TASK: Format the lines from the start of the records up to and including the line that contains "8: (259, 78)" as a Markdown table with the columns Row and Line, omitting blank lines.

==========

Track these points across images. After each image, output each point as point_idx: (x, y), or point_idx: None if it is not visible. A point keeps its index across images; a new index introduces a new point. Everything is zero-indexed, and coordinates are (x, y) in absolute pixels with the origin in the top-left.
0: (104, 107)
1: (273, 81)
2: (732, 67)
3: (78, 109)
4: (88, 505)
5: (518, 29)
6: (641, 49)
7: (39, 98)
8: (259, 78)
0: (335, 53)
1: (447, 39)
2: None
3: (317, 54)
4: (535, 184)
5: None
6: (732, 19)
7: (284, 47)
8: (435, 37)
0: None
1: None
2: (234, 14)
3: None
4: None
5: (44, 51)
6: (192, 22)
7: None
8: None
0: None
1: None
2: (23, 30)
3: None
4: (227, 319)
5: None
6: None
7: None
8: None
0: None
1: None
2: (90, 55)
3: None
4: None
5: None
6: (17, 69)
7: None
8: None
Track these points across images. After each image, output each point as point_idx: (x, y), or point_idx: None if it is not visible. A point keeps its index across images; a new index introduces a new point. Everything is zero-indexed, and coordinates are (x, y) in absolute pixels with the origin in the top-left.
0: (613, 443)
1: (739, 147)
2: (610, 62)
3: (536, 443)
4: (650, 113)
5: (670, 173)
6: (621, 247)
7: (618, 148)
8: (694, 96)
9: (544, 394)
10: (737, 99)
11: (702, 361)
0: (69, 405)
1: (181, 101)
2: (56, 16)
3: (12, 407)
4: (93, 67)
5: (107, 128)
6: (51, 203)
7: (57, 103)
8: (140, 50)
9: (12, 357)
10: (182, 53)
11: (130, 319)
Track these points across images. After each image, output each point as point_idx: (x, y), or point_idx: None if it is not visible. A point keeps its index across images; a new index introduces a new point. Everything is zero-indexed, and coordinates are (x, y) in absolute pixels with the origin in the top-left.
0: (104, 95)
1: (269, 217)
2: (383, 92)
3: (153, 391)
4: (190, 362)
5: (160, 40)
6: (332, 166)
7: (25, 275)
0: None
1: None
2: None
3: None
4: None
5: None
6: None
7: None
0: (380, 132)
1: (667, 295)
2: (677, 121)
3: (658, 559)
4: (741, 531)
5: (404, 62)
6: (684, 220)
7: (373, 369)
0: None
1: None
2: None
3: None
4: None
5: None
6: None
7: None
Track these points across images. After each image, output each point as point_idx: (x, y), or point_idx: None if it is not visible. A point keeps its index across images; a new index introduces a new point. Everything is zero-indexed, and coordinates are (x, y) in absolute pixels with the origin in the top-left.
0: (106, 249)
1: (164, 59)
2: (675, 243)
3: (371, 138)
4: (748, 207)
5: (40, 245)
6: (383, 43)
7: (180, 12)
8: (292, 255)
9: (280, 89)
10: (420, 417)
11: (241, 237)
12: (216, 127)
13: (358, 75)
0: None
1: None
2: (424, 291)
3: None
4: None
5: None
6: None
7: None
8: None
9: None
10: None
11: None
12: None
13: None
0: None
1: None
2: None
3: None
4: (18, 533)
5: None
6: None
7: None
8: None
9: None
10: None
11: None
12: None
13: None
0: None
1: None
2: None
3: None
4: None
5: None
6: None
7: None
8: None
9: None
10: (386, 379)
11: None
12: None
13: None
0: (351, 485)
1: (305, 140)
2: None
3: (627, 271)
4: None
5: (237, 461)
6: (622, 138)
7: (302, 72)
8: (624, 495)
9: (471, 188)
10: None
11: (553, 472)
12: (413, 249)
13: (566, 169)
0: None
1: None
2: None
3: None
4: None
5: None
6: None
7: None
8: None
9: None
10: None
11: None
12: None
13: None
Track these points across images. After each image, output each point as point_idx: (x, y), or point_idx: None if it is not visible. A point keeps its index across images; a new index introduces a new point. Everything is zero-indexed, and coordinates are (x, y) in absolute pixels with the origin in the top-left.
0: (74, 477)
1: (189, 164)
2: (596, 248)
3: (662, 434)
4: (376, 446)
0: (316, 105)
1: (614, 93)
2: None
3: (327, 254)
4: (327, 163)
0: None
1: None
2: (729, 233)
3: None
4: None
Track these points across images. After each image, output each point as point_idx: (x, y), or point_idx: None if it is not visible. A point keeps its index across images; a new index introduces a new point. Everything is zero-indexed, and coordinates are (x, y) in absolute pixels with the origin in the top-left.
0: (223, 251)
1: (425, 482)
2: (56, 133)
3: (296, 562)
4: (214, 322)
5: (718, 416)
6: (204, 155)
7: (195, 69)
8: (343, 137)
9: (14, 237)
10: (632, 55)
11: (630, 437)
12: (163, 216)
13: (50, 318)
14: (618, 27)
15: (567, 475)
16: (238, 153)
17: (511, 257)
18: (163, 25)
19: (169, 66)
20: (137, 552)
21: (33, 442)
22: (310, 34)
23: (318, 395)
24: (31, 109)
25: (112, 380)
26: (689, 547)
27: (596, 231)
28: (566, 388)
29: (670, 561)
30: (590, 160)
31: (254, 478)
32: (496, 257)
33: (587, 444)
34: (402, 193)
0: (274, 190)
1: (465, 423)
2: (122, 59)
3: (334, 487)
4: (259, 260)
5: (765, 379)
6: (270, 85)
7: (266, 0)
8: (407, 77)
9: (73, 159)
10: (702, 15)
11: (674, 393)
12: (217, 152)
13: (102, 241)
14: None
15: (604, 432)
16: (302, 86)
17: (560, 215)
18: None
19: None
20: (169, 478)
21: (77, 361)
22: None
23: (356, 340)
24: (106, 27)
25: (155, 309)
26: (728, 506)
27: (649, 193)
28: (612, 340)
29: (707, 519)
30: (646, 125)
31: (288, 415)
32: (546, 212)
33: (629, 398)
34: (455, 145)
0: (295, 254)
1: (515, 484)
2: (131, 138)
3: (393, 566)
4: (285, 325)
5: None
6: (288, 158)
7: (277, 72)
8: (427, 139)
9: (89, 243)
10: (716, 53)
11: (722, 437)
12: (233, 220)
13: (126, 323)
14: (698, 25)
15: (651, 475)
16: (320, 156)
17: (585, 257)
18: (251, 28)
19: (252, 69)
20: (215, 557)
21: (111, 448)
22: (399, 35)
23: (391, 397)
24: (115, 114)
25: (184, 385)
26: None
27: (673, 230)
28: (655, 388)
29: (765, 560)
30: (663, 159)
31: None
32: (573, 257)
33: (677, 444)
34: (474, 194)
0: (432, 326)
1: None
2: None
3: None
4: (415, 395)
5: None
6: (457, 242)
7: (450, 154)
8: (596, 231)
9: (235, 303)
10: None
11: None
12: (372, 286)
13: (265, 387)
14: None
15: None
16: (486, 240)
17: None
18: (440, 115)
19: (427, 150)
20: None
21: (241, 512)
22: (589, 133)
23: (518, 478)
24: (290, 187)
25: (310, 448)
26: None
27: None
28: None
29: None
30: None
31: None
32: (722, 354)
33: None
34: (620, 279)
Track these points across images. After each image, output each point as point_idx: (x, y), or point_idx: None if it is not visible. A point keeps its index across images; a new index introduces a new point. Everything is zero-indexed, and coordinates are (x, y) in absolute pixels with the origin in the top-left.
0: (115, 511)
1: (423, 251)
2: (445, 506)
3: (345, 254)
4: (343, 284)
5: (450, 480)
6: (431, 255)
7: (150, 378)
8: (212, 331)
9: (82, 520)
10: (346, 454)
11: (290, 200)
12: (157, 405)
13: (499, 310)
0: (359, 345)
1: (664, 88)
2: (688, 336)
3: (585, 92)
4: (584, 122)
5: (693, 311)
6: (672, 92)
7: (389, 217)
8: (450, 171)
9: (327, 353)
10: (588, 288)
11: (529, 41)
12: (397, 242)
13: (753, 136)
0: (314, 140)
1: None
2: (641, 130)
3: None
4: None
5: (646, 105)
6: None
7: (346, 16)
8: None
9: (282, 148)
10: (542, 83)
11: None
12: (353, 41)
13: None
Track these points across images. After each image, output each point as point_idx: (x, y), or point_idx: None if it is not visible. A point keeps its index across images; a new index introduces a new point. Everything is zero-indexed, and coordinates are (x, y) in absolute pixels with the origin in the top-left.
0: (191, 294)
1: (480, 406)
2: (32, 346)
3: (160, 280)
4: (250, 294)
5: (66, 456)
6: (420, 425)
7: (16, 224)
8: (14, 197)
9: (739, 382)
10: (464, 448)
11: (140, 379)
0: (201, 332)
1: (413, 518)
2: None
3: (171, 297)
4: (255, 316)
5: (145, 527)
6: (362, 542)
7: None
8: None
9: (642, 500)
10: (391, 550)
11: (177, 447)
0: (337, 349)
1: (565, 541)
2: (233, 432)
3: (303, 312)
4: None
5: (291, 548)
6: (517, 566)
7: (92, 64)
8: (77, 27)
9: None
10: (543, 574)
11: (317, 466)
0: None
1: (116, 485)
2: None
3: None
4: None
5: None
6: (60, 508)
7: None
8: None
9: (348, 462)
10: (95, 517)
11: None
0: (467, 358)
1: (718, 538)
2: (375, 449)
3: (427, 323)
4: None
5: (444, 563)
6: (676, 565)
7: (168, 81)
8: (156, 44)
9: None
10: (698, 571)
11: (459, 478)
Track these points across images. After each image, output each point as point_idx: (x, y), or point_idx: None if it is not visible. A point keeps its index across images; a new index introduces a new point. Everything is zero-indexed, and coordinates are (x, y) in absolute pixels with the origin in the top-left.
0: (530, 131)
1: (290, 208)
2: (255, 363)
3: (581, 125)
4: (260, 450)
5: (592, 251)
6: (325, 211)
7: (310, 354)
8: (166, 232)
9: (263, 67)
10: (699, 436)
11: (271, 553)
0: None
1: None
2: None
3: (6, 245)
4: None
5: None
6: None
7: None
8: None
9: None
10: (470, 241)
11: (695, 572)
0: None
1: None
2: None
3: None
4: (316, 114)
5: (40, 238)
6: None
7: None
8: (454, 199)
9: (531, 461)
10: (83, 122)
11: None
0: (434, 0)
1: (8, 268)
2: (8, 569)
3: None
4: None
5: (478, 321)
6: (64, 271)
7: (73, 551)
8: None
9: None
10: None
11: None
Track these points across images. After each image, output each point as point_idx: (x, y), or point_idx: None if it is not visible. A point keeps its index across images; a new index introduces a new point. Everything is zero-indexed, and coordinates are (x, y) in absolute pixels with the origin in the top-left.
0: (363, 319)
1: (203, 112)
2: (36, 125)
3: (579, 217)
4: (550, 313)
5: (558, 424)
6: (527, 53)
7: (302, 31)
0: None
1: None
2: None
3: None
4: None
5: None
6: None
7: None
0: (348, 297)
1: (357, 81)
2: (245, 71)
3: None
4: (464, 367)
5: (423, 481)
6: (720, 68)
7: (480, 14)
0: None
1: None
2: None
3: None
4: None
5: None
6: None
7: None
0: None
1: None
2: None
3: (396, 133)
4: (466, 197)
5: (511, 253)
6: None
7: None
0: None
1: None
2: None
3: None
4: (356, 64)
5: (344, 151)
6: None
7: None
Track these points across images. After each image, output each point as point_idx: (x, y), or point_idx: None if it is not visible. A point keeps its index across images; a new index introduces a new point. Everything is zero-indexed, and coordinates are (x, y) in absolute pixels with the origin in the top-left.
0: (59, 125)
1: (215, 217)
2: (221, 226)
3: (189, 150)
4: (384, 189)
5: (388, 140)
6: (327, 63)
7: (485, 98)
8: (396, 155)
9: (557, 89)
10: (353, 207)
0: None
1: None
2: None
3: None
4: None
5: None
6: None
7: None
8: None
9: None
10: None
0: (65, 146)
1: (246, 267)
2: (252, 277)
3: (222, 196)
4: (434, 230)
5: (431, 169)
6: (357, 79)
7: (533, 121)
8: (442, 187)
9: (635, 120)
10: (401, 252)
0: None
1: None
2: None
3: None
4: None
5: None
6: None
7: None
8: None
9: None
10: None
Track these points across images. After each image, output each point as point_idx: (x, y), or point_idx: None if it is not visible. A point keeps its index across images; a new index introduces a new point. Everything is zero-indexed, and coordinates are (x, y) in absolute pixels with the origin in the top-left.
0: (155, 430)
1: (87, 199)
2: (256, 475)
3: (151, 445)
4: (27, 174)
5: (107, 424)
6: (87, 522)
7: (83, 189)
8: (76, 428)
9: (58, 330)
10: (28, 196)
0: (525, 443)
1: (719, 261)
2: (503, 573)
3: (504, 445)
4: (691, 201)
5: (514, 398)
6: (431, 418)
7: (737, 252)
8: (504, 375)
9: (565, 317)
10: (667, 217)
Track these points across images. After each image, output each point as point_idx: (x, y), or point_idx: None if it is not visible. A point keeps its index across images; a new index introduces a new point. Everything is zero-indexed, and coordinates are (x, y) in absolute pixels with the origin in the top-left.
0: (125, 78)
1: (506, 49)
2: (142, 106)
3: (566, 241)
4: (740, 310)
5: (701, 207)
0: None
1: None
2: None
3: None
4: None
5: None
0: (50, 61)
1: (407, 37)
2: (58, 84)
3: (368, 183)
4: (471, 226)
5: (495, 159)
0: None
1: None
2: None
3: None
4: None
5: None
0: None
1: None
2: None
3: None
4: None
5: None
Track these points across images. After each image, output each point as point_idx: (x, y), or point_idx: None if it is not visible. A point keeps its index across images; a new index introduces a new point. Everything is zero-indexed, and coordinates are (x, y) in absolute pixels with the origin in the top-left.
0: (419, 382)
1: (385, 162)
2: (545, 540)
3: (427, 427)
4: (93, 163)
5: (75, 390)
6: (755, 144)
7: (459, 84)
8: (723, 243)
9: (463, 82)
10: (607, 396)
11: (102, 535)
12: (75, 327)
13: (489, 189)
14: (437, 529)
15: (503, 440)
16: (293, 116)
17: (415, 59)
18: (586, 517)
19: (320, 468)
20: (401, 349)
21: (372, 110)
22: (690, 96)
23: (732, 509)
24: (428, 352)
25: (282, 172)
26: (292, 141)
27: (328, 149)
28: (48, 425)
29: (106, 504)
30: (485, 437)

==========

EXERCISE RESPONSE:
| Row | Line |
|---|---|
| 1 | Track these points across images. After each image, output each point as point_idx: (x, y), or point_idx: None if it is not visible. A point keeps its index across images; a new index introduces a new point. Everything is zero-indexed, and coordinates are (x, y) in absolute pixels with the origin in the top-left. |
| 2 | 0: (104, 107) |
| 3 | 1: (273, 81) |
| 4 | 2: (732, 67) |
| 5 | 3: (78, 109) |
| 6 | 4: (88, 505) |
| 7 | 5: (518, 29) |
| 8 | 6: (641, 49) |
| 9 | 7: (39, 98) |
| 10 | 8: (259, 78) |